TASK DATA Start Marker
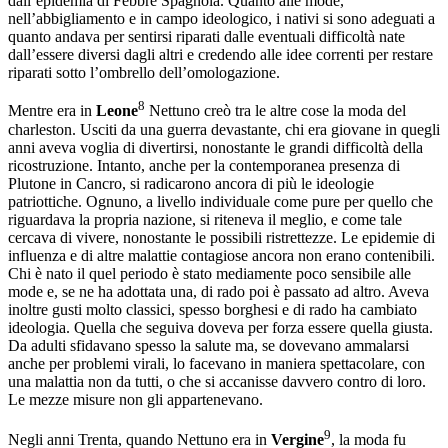
dall’epidemia di Febbre Spagnola. Quanto alle mode,
nell’abbigliamento e in campo ideologico, i nativi si sono adeguati a
quanto andava per sentirsi riparati dalle eventuali difficoltà nate
dall’essere diversi dagli altri e credendo alle idee correnti per restare
riparati sotto l’ombrello dell’omologazione.
8
Mentre era in
Leone
Nettuno creò tra le altre cose la moda del
charleston. Usciti da una guerra devastante, chi era giovane in quegli
anni aveva voglia di divertirsi, nonostante le grandi difficoltà della
ricostruzione. Intanto, anche per la contemporanea presenza di
Plutone in Cancro, si radicarono ancora di più le ideologie
patriottiche. Ognuno, a livello individuale come pure per quello che
riguardava la propria nazione, si riteneva il meglio, e come tale
cercava di vivere, nonostante le possibili ristrettezze. Le epidemie di
influenza e di altre malattie contagiose ancora non erano contenibili.
Chi è nato il quel periodo è stato mediamente poco sensibile alle
mode e, se ne ha adottata una, di rado poi è passato ad altro. Aveva
inoltre gusti molto classici, spesso borghesi e di rado ha cambiato
ideologia. Quella che seguiva doveva per forza essere quella giusta.
Da adulti sfidavano spesso la salute ma, se dovevano ammalarsi
anche per problemi virali, lo facevano in maniera spettacolare, con
una malattia non da tutti, o che si accanisse davvero contro di loro.
Le mezze misure non gli appartenevano.
9
Negli anni Trenta, quando Nettuno era in
Vergine
, la moda fu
TASK DATA End Marker
▸ **WORK TO COMPLETE**
From the records above, copy every line that includes the word "nonostante".

▸ **RESULT BELOW**
anni aveva voglia di divertirsi, nonostante le grandi difficoltà della
cercava di vivere, nonostante le possibili ristrettezze. Le epidemie di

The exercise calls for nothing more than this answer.